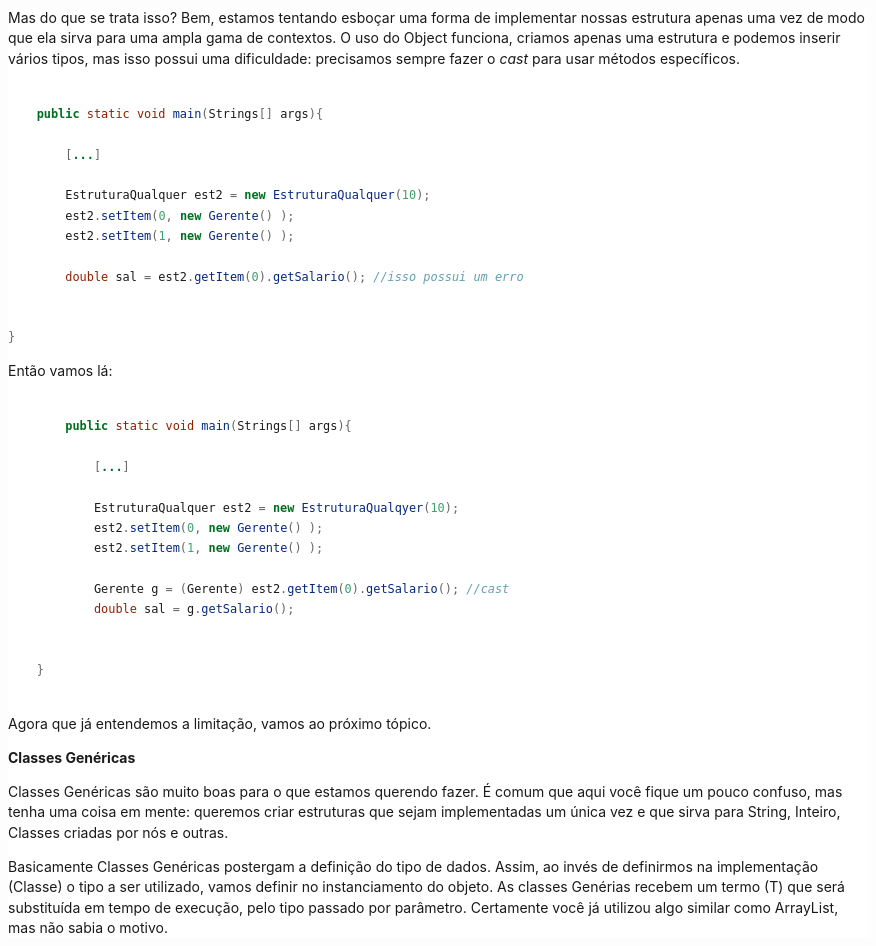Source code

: Mas do que se trata isso? Bem, estamos tentando esboçar uma forma de implementar nossas estrutura apenas uma vez de modo que ela sirva para uma ampla gama de contextos. O uso do Object funciona, criamos apenas uma estrutura e podemos inserir vários tipos, mas isso possui uma dificuldade: precisamos sempre fazer o *cast* para usar métodos específicos.


```java

	public static void main(Strings[] args){

		[...]

		EstruturaQualquer est2 = new EstruturaQualquer(10);
		est2.setItem(0, new Gerente() );
		est2.setItem(1, new Gerente() );

		double sal = est2.getItem(0).getSalario(); //isso possui um erro


}
```

Então vamos lá:


```java
	
		public static void main(Strings[] args){
	
			[...]

			EstruturaQualquer est2 = new EstruturaQualqyer(10);
			est2.setItem(0, new Gerente() );
			est2.setItem(1, new Gerente() );

			Gerente g = (Gerente) est2.getItem(0).getSalario(); //cast
			double sal = g.getSalario();

	
	}
	   
```

Agora que já entendemos a limitação, vamos ao próximo tópico.

**Classes Genéricas**

Classes Genéricas são muito boas para o que estamos querendo fazer. É comum que aqui você fique um pouco confuso, mas tenha uma coisa em mente: queremos criar estruturas que sejam implementadas um única vez e que sirva para String, Inteiro, Classes criadas por nós e outras. 

Basicamente Classes Genéricas postergam a definição do tipo de dados. Assim, ao invés de definirmos na implementação (Classe) o tipo a ser utilizado, vamos definir no instanciamento do objeto. As classes Genérias recebem um termo (T) que será substituída em tempo de execução, pelo tipo passado por parâmetro. Certamente você já utilizou algo similar como ArrayList, mas não sabia o motivo.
++++
What lines in the data hold the word "static"? Return them.

Answer to the problem>
	public static void main(Strings[] args){
		public static void main(Strings[] args){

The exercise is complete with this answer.